(Source data)
---

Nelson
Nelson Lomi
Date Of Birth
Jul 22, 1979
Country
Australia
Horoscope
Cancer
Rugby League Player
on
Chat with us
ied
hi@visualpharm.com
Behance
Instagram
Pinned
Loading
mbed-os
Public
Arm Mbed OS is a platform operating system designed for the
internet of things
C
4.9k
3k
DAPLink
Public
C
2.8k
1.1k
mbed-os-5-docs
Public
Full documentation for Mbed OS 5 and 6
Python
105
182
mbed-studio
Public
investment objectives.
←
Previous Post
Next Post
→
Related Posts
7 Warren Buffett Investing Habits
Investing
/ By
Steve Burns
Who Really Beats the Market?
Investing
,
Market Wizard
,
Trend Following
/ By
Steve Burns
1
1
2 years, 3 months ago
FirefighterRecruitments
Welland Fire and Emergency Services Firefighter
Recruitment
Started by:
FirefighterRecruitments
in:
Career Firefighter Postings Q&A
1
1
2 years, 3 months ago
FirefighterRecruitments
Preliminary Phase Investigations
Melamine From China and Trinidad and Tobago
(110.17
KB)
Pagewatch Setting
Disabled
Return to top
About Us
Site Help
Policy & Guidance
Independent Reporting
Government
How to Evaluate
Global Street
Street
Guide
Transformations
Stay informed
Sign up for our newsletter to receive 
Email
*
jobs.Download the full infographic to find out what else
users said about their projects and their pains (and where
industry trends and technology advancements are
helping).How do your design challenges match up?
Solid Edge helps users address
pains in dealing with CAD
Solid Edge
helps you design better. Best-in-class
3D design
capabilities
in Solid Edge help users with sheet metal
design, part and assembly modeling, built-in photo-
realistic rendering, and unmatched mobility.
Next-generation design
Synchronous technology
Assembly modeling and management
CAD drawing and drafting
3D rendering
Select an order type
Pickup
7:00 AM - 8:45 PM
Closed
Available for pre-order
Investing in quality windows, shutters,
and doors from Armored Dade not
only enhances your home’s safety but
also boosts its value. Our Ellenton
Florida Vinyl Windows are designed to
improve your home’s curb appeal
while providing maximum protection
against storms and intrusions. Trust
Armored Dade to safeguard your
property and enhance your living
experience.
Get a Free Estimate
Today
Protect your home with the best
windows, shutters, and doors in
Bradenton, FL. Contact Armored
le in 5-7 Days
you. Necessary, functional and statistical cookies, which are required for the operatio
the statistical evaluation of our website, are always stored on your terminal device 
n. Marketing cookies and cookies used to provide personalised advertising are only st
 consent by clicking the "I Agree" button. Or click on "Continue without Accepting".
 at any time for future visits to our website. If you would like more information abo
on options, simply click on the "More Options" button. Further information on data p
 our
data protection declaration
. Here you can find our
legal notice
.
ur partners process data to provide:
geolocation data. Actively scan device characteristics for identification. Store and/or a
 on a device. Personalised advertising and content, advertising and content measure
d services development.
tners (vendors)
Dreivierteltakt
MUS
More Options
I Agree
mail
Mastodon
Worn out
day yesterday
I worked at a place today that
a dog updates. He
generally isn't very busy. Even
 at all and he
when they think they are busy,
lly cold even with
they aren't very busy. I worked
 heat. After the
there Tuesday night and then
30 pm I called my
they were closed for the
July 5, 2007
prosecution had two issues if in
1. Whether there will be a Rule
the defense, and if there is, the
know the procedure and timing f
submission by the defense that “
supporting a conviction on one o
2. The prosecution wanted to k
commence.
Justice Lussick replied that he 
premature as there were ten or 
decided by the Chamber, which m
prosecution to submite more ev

---

■ **PROBLEM DESCRIPTION**
Reproduce every line from the start of the items down to the line containing "Full documentation for Mbed OS 5 and 6", including both of those lines.

■ **SOLUTION TO THIS EXERCISE**
Nelson
Nelson Lomi
Date Of Birth
Jul 22, 1979
Country
Australia
Horoscope
Cancer
Rugby League Player
on
Chat with us
ied
hi@visualpharm.com
Behance
Instagram
Pinned
Loading
mbed-os
Public
Arm Mbed OS is a platform operating system designed for the
internet of things
C
4.9k
3k
DAPLink
Public
C
2.8k
1.1k
mbed-os-5-docs
Public
Full documentation for Mbed OS 5 and 6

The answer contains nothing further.